◆ DATA RECORDS ◆
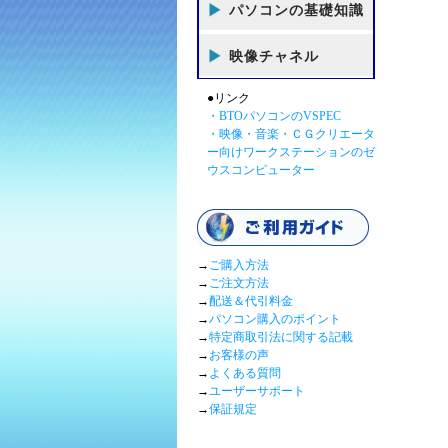
パソコンの基礎知識
映像チャネル
●リンク
・BTOパソコンのVSPEC
・映像・音楽・ＣＧクリエータ
ー向けワークステーションのゼ
ウスコンピューター
→
ご購入方法
→
ご注文方法
→
配送＆代引料金
→
パソコン購入のポイント
→
特定商取引法に関する記載
→
お客様の声
→
よくある質問
→
ユーザーサポート
→
保証規定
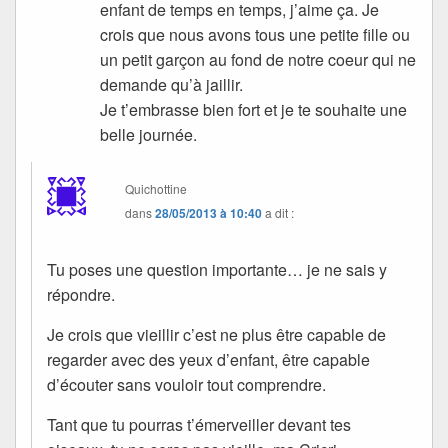
enfant de temps en temps, j’aime ça. Je
crois que nous avons tous une petite fille ou
un petit garçon au fond de notre coeur qui ne
demande qu’à jaillir.
Je t’embrasse bien fort et je te souhaite une
belle journée.
Quichottine
dans
28/05/2013 à 10:40
a dit :
Tu poses une question importante… je ne sais y
répondre.
Je crois que vieillir c’est ne plus être capable de
regarder avec des yeux d’enfant, être capable
d’écouter sans vouloir tout comprendre.
Tant que tu pourras t’émerveiller devant tes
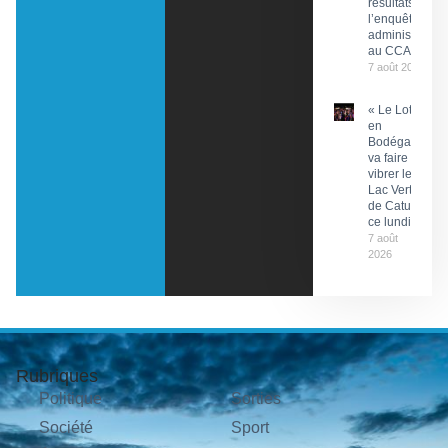
résultats de
l’enquête
administrative
au CCAS
7 août 2026
« Le Lot
en
Bodéga »
va faire
vibrer le
Lac Vert
de Catus
ce lundi
7 août
2026
Rubriques
Politique
Sorties
Société
Sport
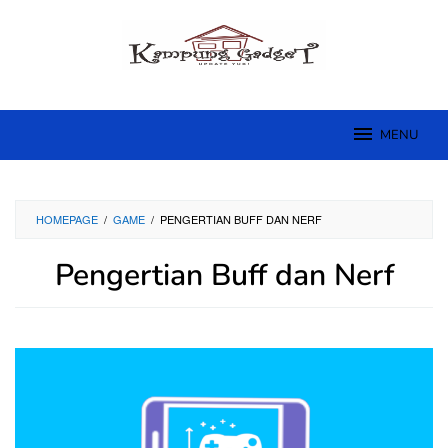
Skip
to
content
MENU
HOMEPAGE
/
GAME
/
PENGERTIAN BUFF DAN NERF
Pengertian Buff dan Nerf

◆ PROMPT ◆
Could you write out every line above exactly as it stands, with no images?

◆ SOLUTION ◆
パソコンの基礎知識
映像チャネル
●リンク
・BTOパソコンのVSPEC
・映像・音楽・ＣＧクリエータ
ー向けワークステーションのゼ
ウスコンピューター
→
ご購入方法
→
ご注文方法
→
配送＆代引料金
→
パソコン購入のポイント
→
特定商取引法に関する記載
→
お客様の声
→
よくある質問
→
ユーザーサポート
→
保証規定
enfant de temps en temps, j’aime ça. Je
crois que nous avons tous une petite fille ou
un petit garçon au fond de notre coeur qui ne
demande qu’à jaillir.
Je t’embrasse bien fort et je te souhaite une
belle journée.
Quichottine
dans
28/05/2013 à 10:40
a dit :
Tu poses une question importante… je ne sais y
répondre.
Je crois que vieillir c’est ne plus être capable de
regarder avec des yeux d’enfant, être capable
d’écouter sans vouloir tout comprendre.
Tant que tu pourras t’émerveiller devant tes
résultats de
l’enquête
administrative
au CCAS
7 août 2026
« Le Lot
en
Bodéga »
va faire
vibrer le
Lac Vert
de Catus
ce lundi
7 août
2026
Rubriques
Politique
Sorties
Société
Sport
Skip
to
content
MENU
HOMEPAGE
/
GAME
/
PENGERTIAN BUFF DAN NERF
Pengertian Buff dan Nerf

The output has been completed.